In 1954, the Air Ministry had to decide whether the civil airport should be retained and substantially enlarged, or the extensions east of Thong Lane be released for residential development.
Kent County Council had made it clear that the land west of Thong Lane, was identified as a Civil Airport. Additionally, Kent County Council also informed the Air Ministry, that it would neither support nor oppose enlargement, acknowledging, however, that it would as a result of any such enlargement, the site becoming designated as a fully operational international airport.

After the war, the then Gravesend Municipal Council gave planning permission to Essex Aero to take over the airport, but with severe (and unworkable) conditions. The main conditions were that the RAF extensions must be ripped up, thereby reducing the airport size by 40%; that the two runway lengths cut back to just 3000 ft; and finally, provisions that a school and associated housing should be built on parts of the airfield. Under those circumstances, Essex Aero did not continue with its scheme.

==Today==

The airfield site today has become a housing estate called Riverview Park; little can be identified of the original use. Leander Drive & Vigilant Way were built quite a distance in-field from the former perimeter track, which ran east–west, almost where Astra Drive now runs to the southern edge of Riverview Park. To the west and north, it followed a line almost where the existing boundary of Riverview Park Estate now stands and to the east, it ran almost adjacent to Thong Lane. The main entrance to the airport, leading to the control tower & hangars was roughly where the existing mini-roundabout in Thong Lane now is.
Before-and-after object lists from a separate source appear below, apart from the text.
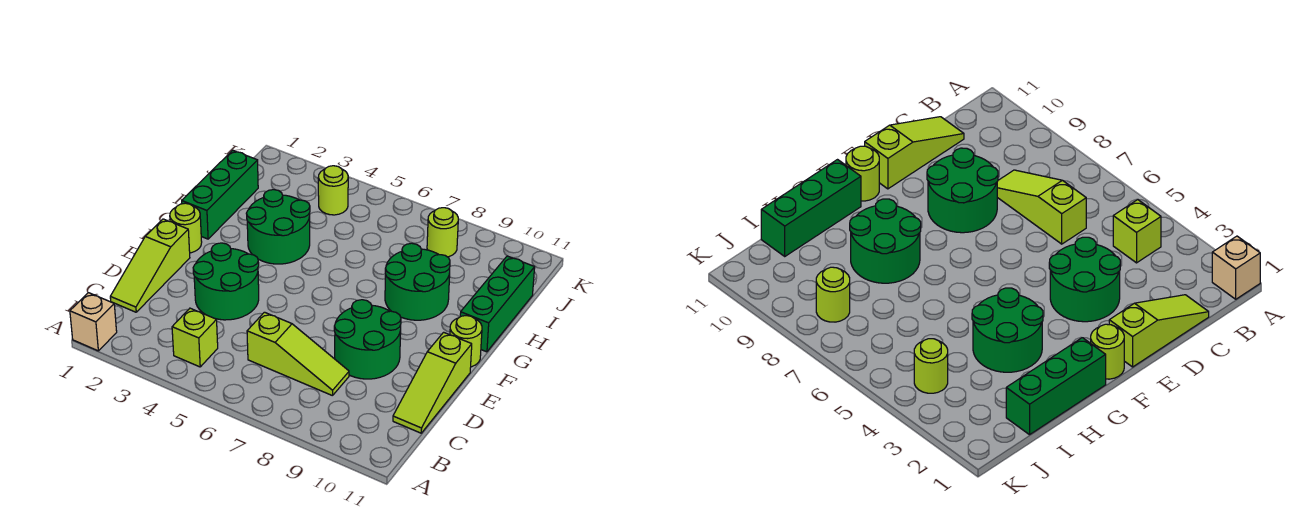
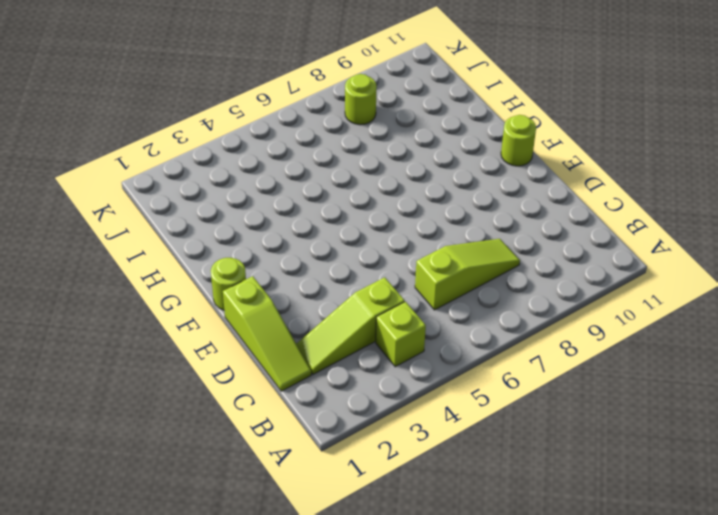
lime slope C2:C4 level 1 top 4 -> lime slope C11:E11 level 1 top E
none -> tan brick A1 level 1
none -> green round brick D3:E4 level 1
none -> green round brick D8:E9 level 1

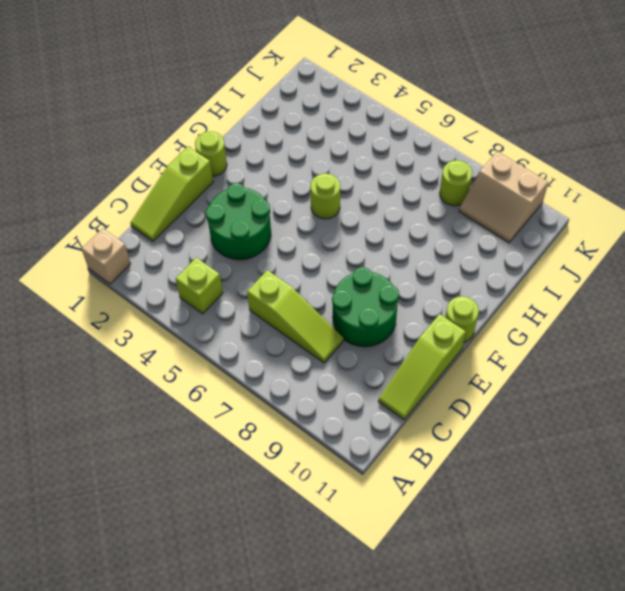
lime round brick G5 level 1 -> lime round brick J4 level 1
tan slope J9:K10 level 1 top K -> none
none -> green brick G1:I1 level 1
none -> green round brick G3:H4 level 1
none -> green round brick G8:H9 level 1

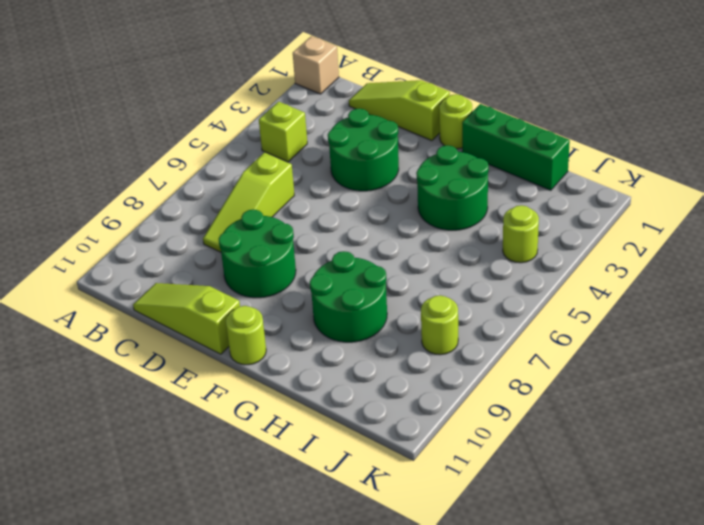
none -> green brick G11:I11 level 1

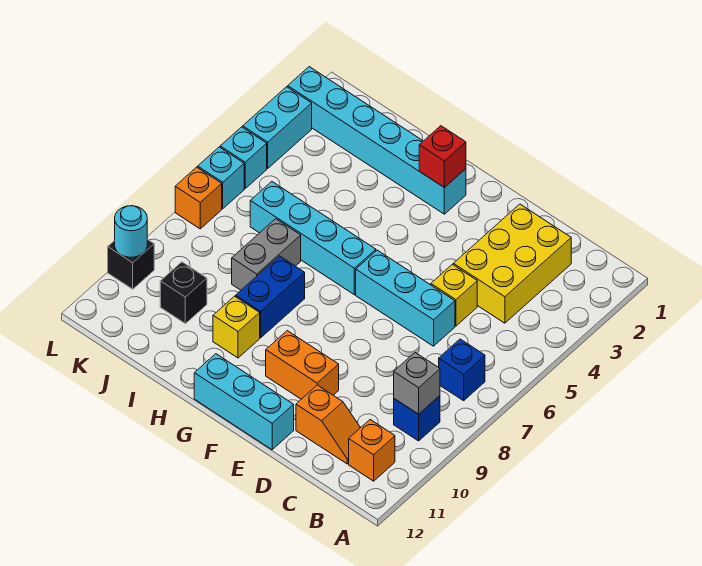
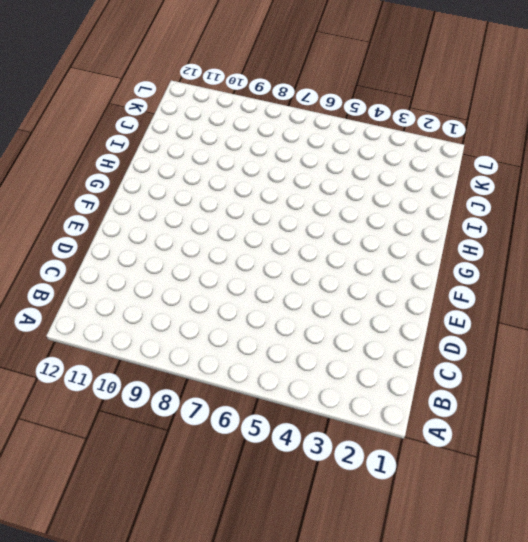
none -> blue brick B7 level 1
none -> blue brick B9 level 1
none -> orange brick B11 level 1

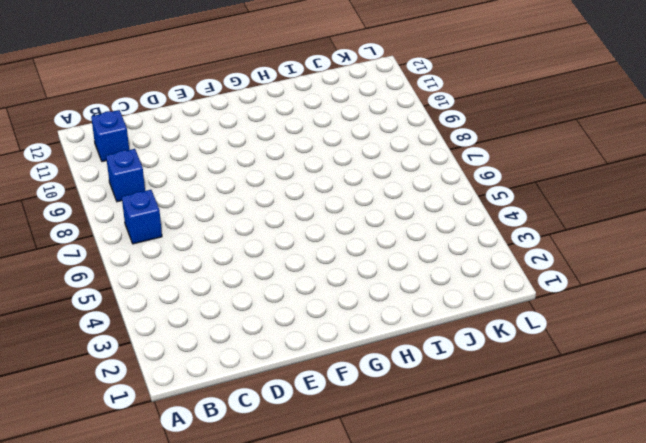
blue brick B11 level 1 -> orange brick B11 level 1
none -> yellow brick C2:D4 level 1
none -> orange slope C11:D11 level 1 top D
none -> yellow brick D5 level 1

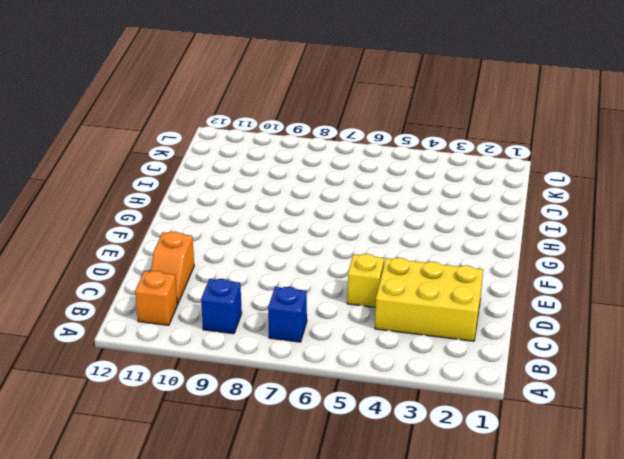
none -> cyan brick D6:F6 level 1
none -> orange brick E10:F10 level 1
none -> cyan brick E12:G12 level 1

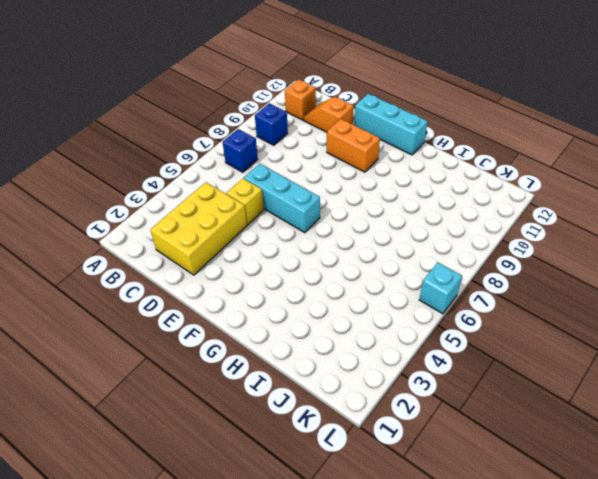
none -> cyan brick G2:L2 level 1
none -> cyan brick G6:J6 level 1
none -> blue brick H8:H9 level 1

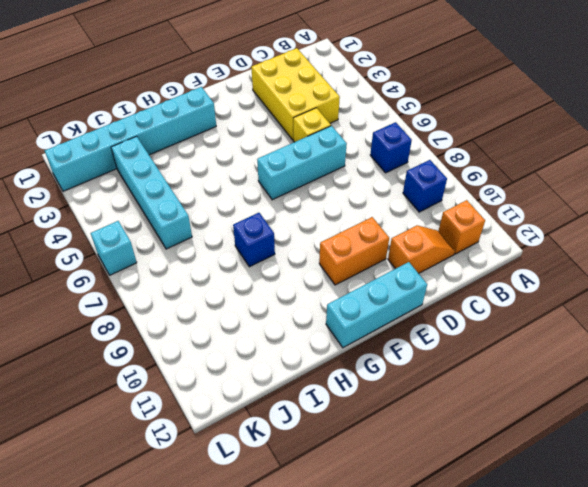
blue brick H8 level 1 -> blue brick H8:H9 level 1
cyan brick J3:J6 level 1 -> cyan brick G6:J6 level 1
none -> yellow brick H10 level 1
none -> grey brick I7:I8 level 1
none -> black brick J10 level 1

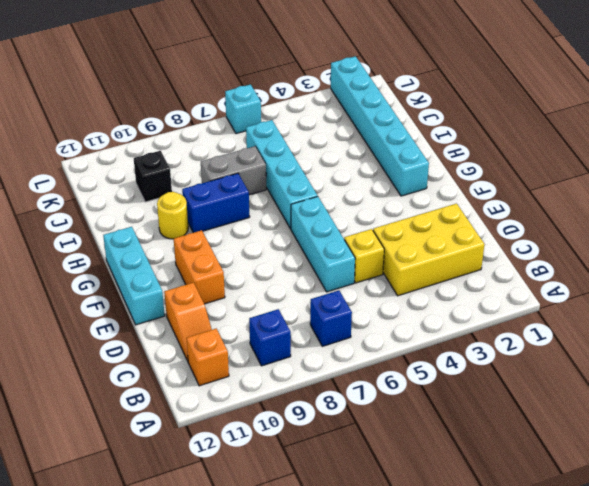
yellow round brick H10 level 1 -> yellow brick H10 level 1
none -> cyan brick L3:L4 level 1
none -> cyan brick L5 level 1
none -> orange brick L7 level 1

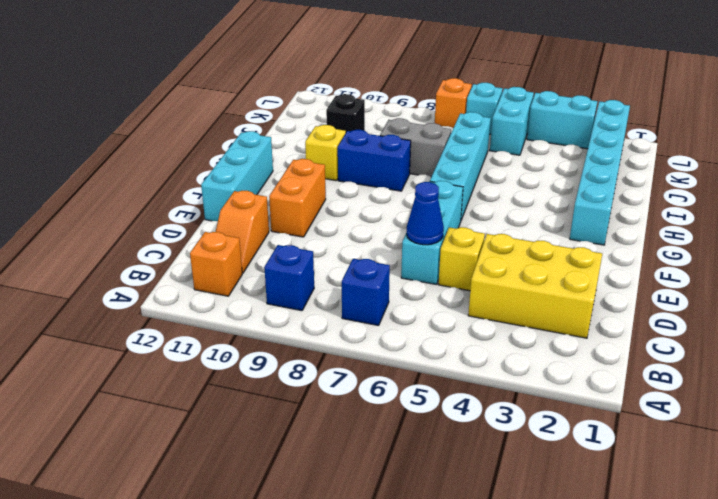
blue cone D6 level 2 -> none
cyan brick K5:L5 level 1 -> cyan brick L5 level 1
none -> black brick L10 level 1
none -> grey brick B9 level 2
none -> red brick G2 level 2

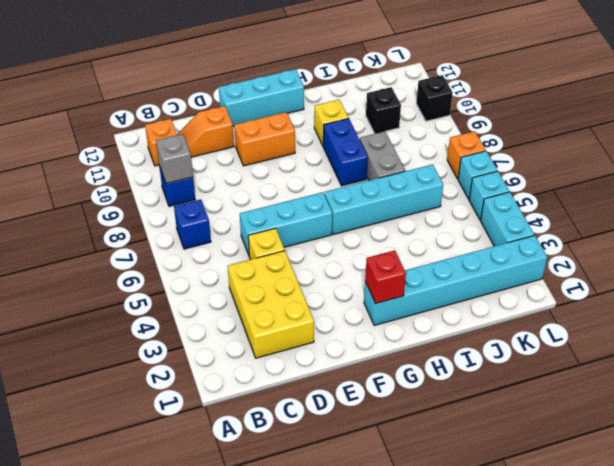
none -> cyan round brick L10 level 2

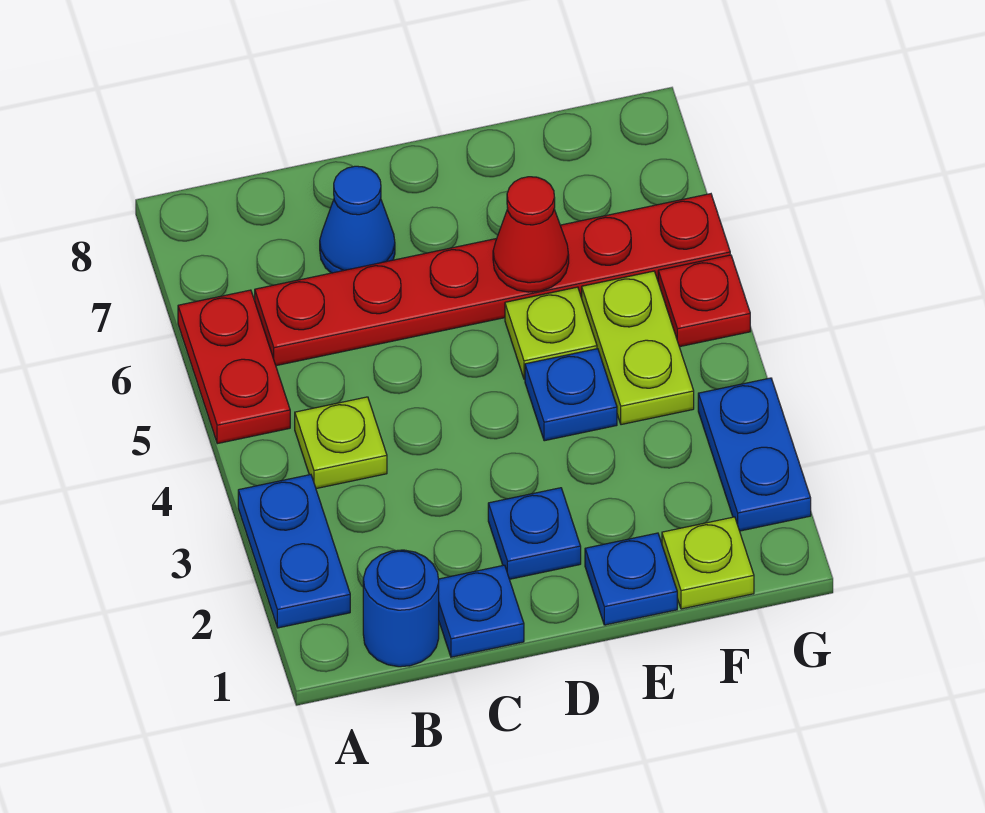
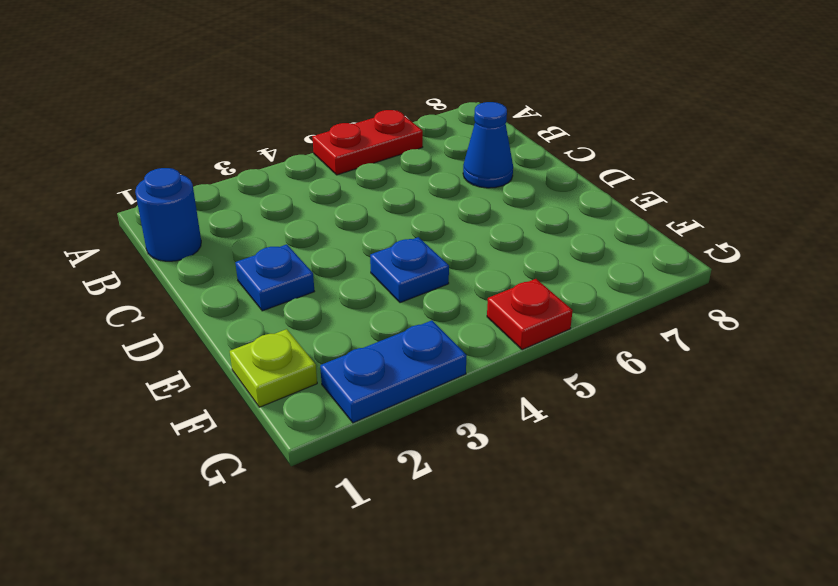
none -> blue plate A2:A3 level 1
none -> lime plate B4 level 1
none -> red plate B6:G6 level 1

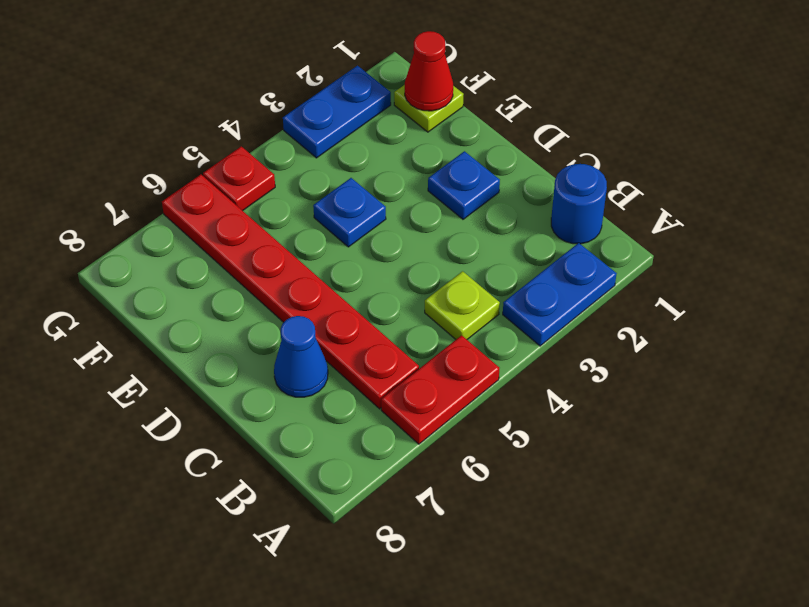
red cone F1 level 2 -> red cone E6 level 2
none -> blue plate C1 level 1
none -> blue plate E1 level 1
none -> lime plate E5 level 1

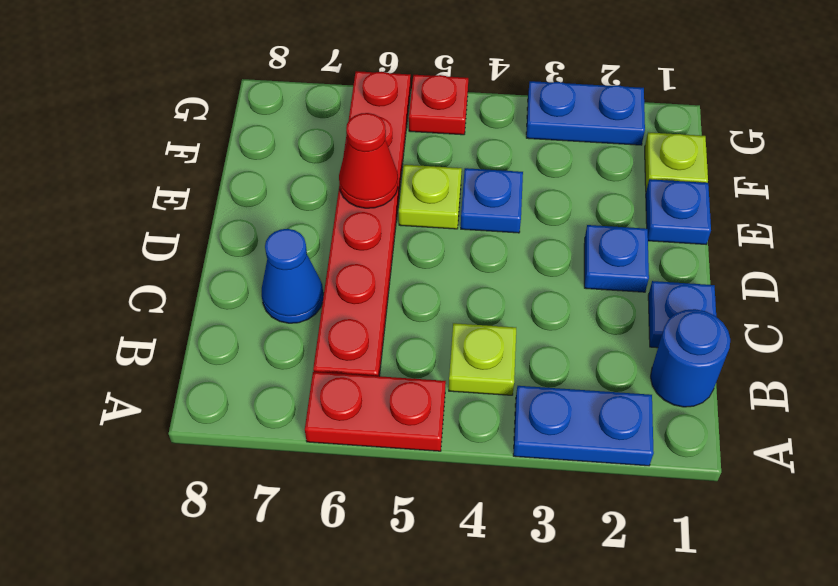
none -> lime plate F4:F5 level 1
On the eastern side of Thong Lane, where the leisure centre and golf club now occupy the site was the eastern wartime extension to the airfield. The perimeter track ran east from Thong Lane from a point roughly opposite Vigilant Way to the south, extended towards Shorne for about half a mile, before looping northwards and then north-east towards what is now the Leisure Centre, before finally crossing Thong Lane to link up with the peri track on the west of Thong Lane roughly where Leander Drive now is situated.

The current approach road to the leisure centre does follow the line of the perimeter track.

"Cascades" Leisure Centre in Thong Lane has a plaque dedicated to the airmen of World War II who served at Gravesend Airport. The Control Tower from the Airport was located across the road from the grounds. The Stand By Set House (Emergency Generator Building) stands in the field immediately to the north of Cascades surrounded by two modern-day barns whilst there is a small piece of the tarmac outer perimeter-track left in the fields behind Astra Drive. But this has fallen into disrepair. These are all that remain of the entire airfield. In addition, two buildings in Stacey Close off Valley Drive (The Stork at Rest Pub and the building opposite) housed the airfield's sick quarters.